Andrew Needham

Personal information
- Full name: Andrew Needham
- Born: 23 March 1957 (age 69) Calow, Derbyshire, England
- Nickname: Needers
- Height: 5 ft 10 in (1.78 m)
- Batting: Right-handed
- Bowling: Right arm off break

Domestic team information
- 1989–1991: Hertfordshire
- 1987–1988: Middlesex
- 1977–1986: Surrey

Career statistics
| Competition | First-class | List A |
| Matches | 109 | 90 |
| Runs scored | 3,077 | 1,082 |
| Batting average | 23.13 | 18.03 |
| 100s/50s | 4/12 | 0/3 |
| Top score | 138 | 55 |
| Balls bowled | 10,753 | 2,257 |
| Wickets | 124 | 50 |
| Bowling average | 43.33 | 30.90 |
| 5 wickets in innings | 6 | 0 |
| 10 wickets in match | 0 | n/a |
| Best bowling | 6/30 | 4/32 |
| Catches/stumpings | 50/– | 22/– |
- Source: Cricinfo, 10 December 2008

= Andrew Needham =

English cricketer (born 1957)

Andrew ("Andy") Needham (born 23 March 1957, Calow, Derbyshire) is a former first-class cricketer, who represented Surrey and Middlesex, before representing Hertfordshire in the Minor Counties Championship.

==First-class cricket career==
Needham was a right-arm off-spinner, with a batting record that suggested he could be considered an all-rounder. He was 25 before finally becoming a Surrey first team regular in 1982. He made an immediate impact with the bat, scoring his maiden first-class hundred in just his third match of that summer, with 134 not out, from number nine in the batting order, adding 172 for the tenth wicket with Robin Jackman. He then went on to take 5-91 in the same match.

Needham scored three hundreds and passed 1000 runs for the only time in 1985, but at the end of the 1986 season "surprised many by moving north to join Middlesex. He stayed two seasons, becoming more of a utility player in one-dayers".

==Minor counties and other==
Needham went on to become a cricket coach at Watford Grammar School for Boys, where he had been a pupil. but he also became a significant player for Hertfordshire in the Minor Counties Championship from 1989 to 1994.
----
_Explore the material_:
[1] Using the text on Andrew Needham, decide whether each statement agrees with it: (a) Needham became a Surrey first team regular in 1982; (b) his maiden first-class hundred was scored from number three in the batting order; (c) he passed 1000 runs in a season more than once. Answer yes or no for each and quote the words of the text that settle it.
[2] Reproduce word for word the part of the text on Andrew Needham starting with "English cricketer (born" and going on through "Minor Counties Championship.".
Nothing in the items is needed for the work on the text.

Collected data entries
----
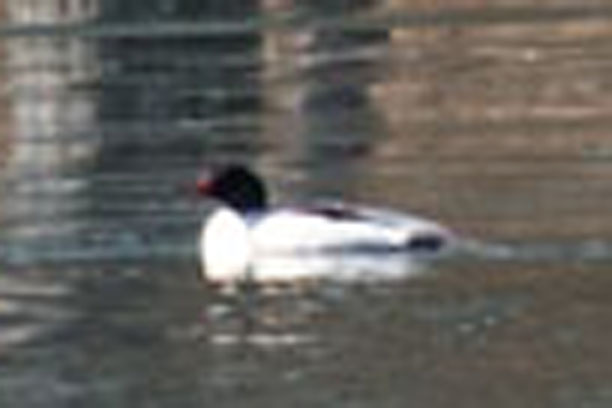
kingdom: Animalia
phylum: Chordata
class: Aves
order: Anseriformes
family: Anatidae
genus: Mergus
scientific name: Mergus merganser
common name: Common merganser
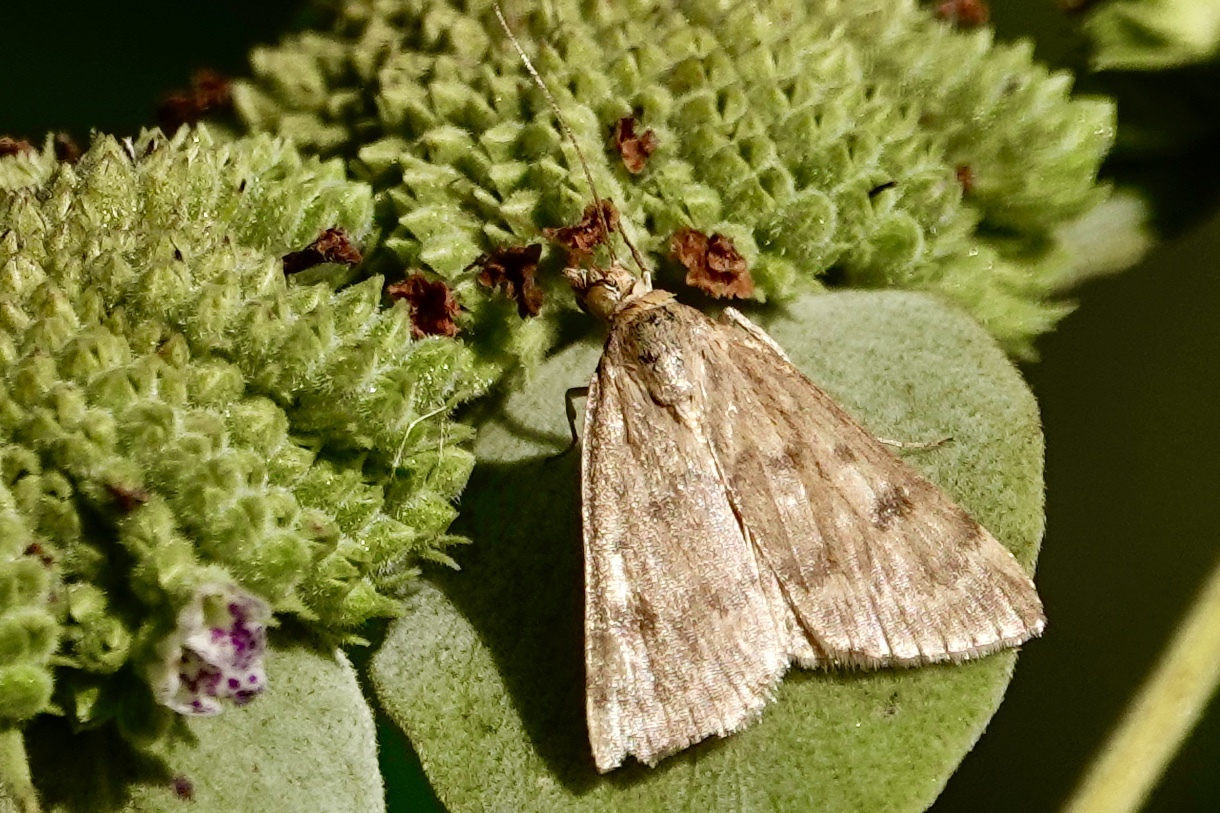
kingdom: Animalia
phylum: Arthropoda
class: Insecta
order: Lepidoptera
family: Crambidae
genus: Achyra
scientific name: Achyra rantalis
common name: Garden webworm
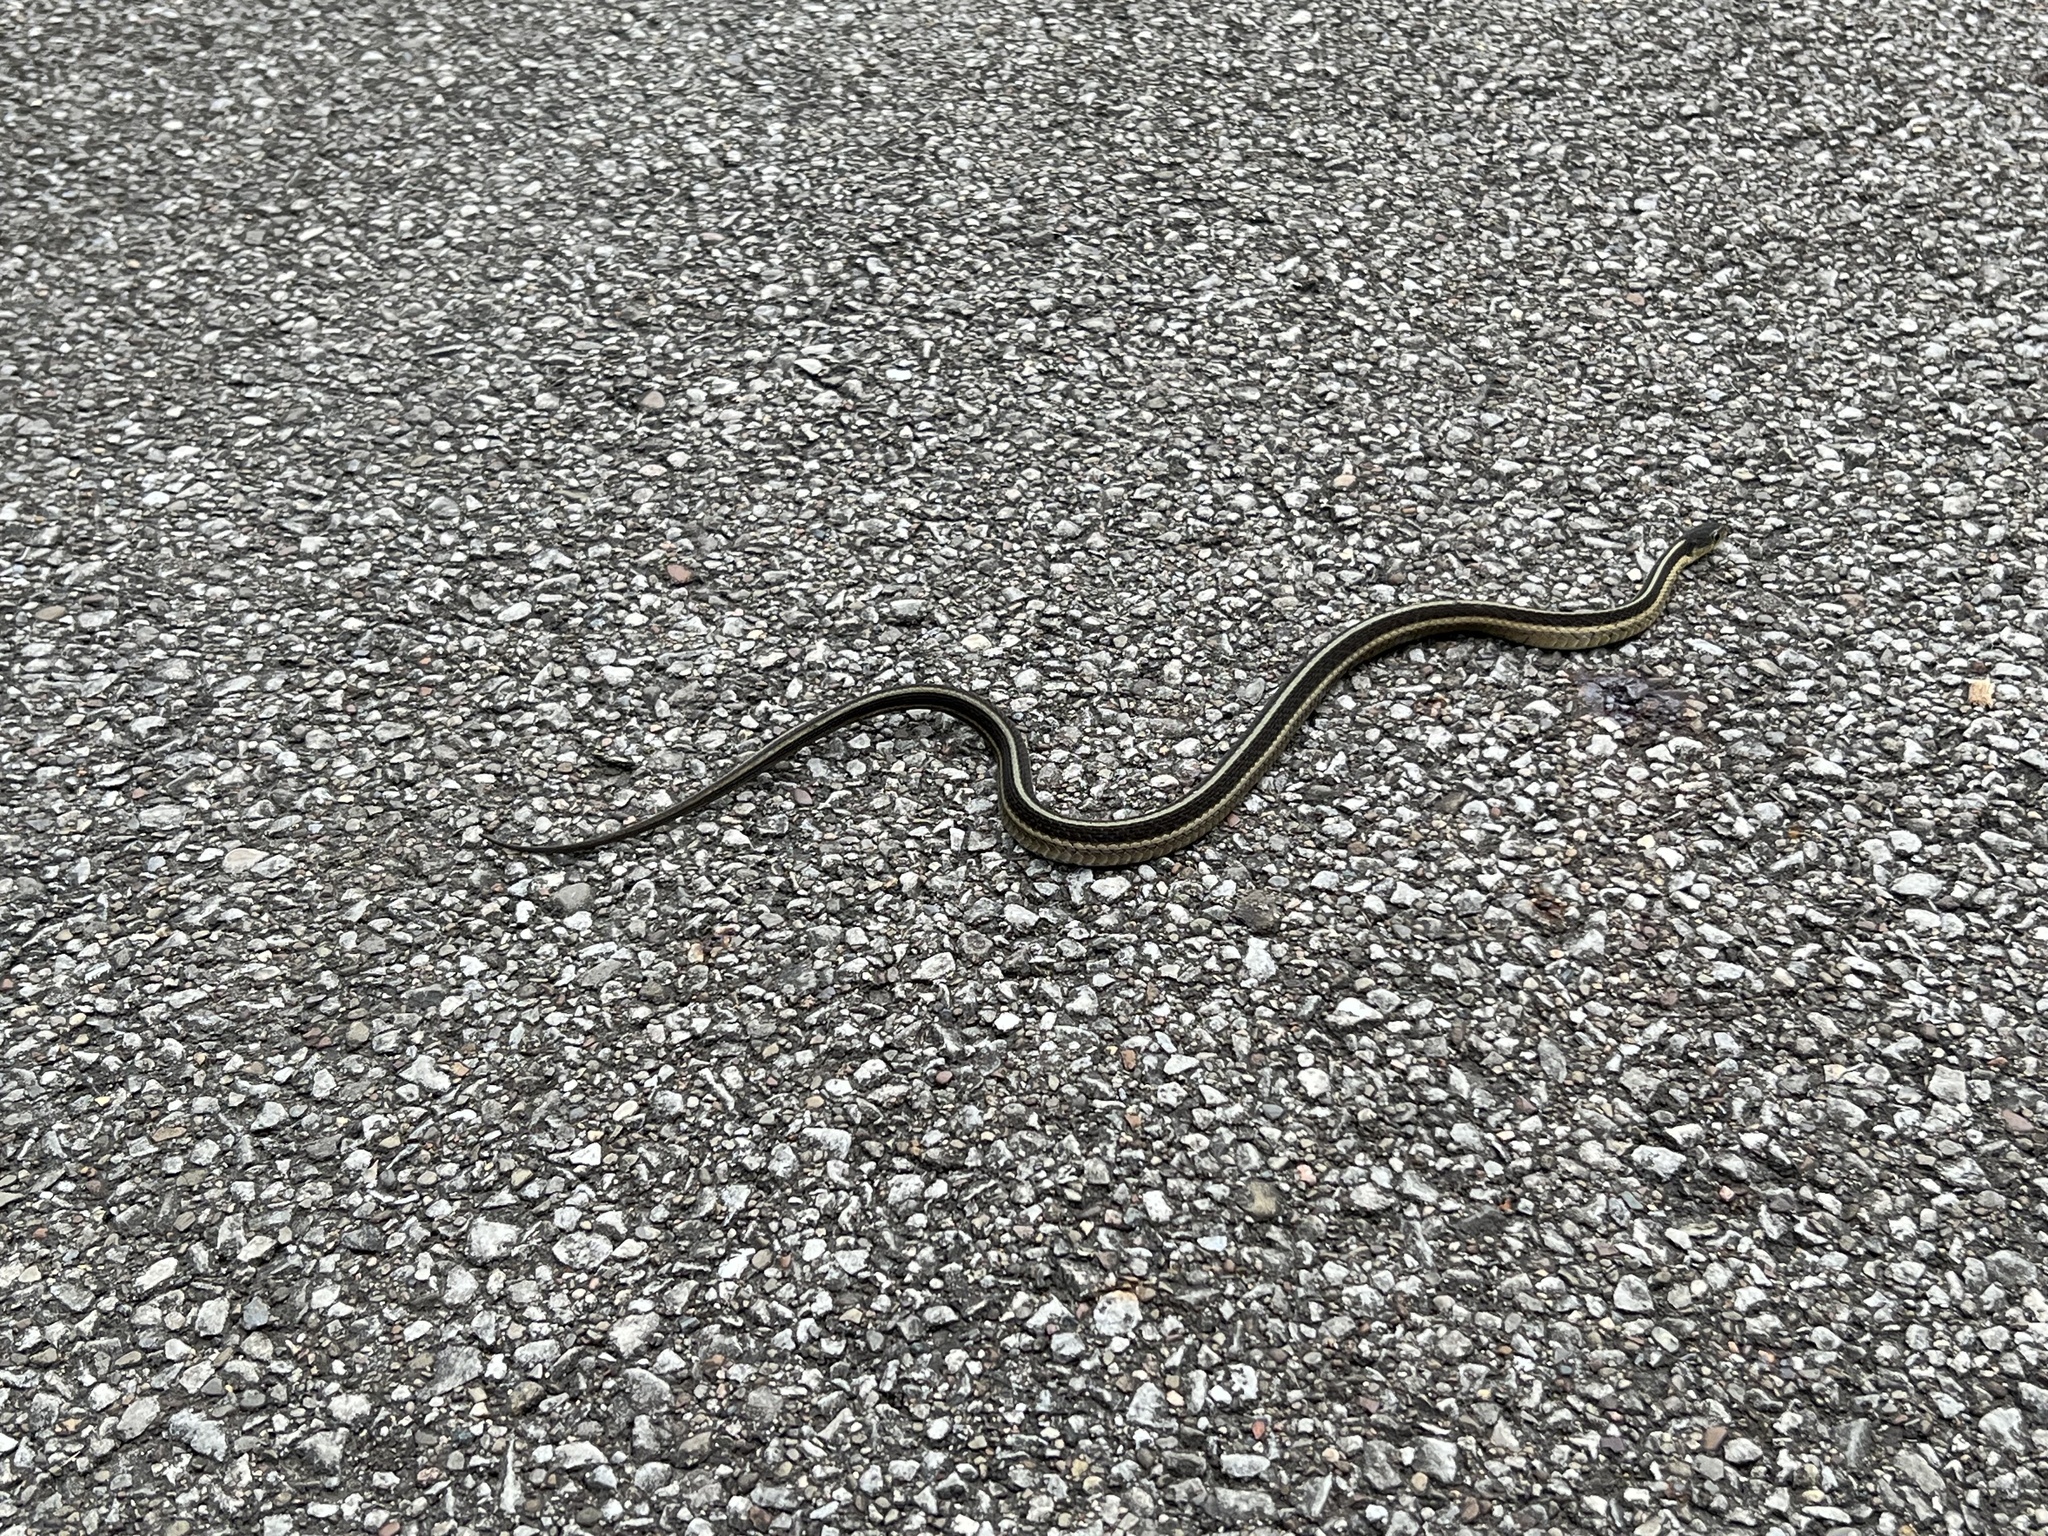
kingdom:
----
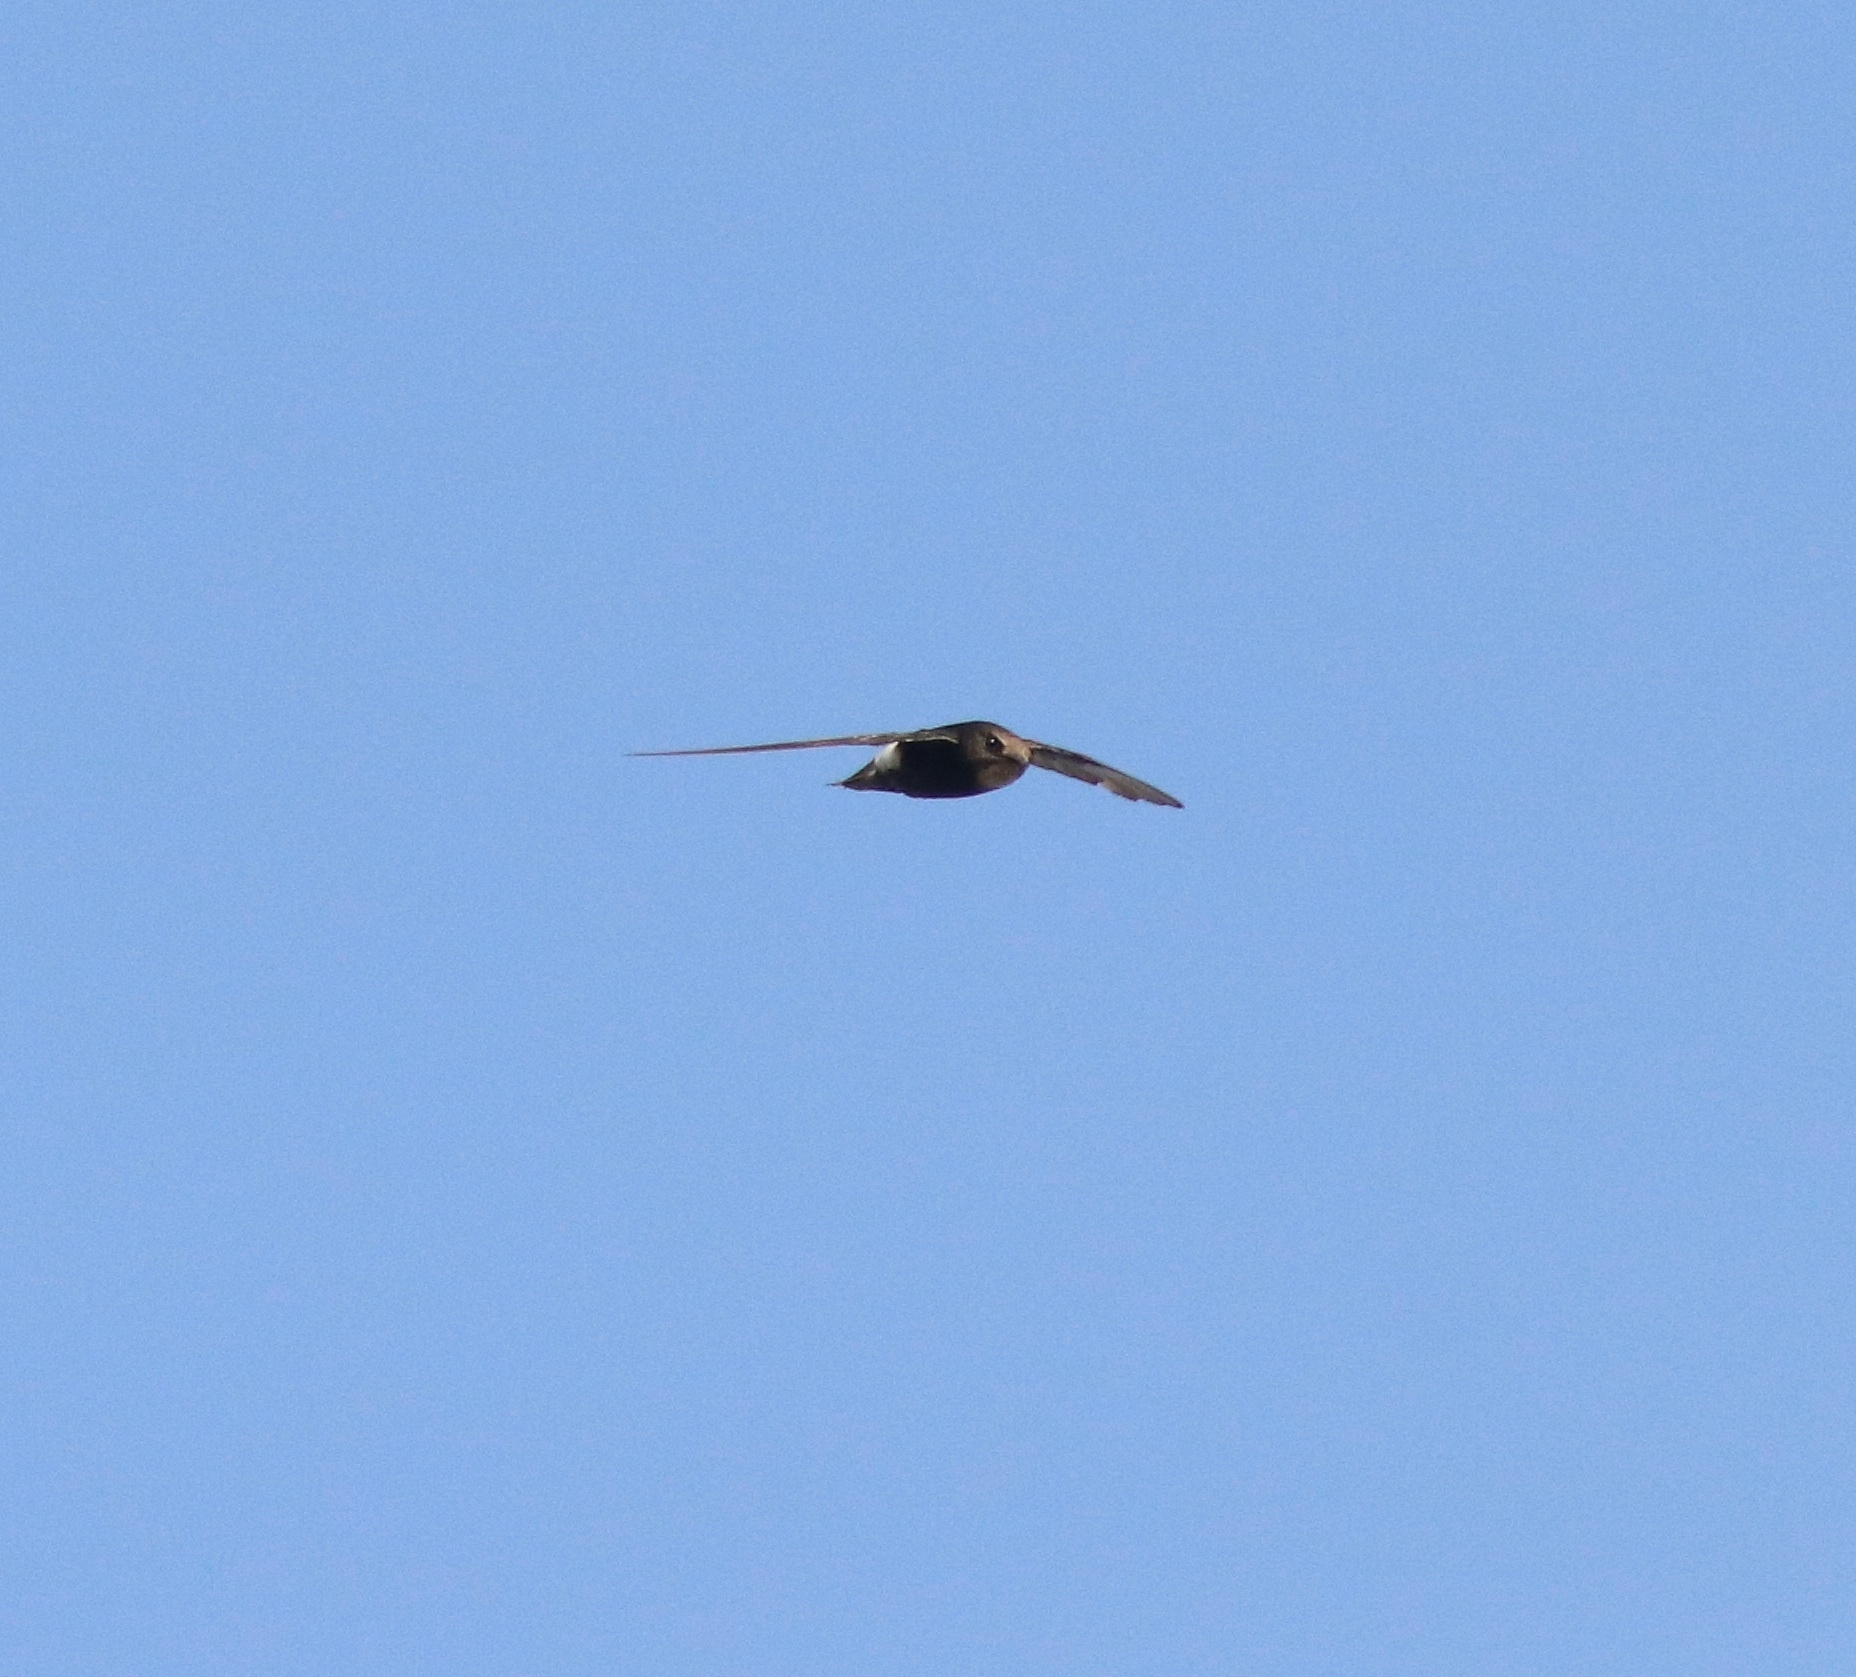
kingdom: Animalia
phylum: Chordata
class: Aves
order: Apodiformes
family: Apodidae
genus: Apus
----
_Solutions in order_:
[1]
(a) Yes: "He was 25 before finally becoming a Surrey first team regular in 1982."
(b) No: "with 134 not out, from number nine in the batting order"
(c) No: "passed 1000 runs for the only time in 1985"

[2]
English cricketer (born 1957)

Andrew ("Andy") Needham (born 23 March 1957, Calow, Derbyshire) is a former first-class cricketer, who represented Surrey and Middlesex, before representing Hertfordshire in the Minor Counties Championship.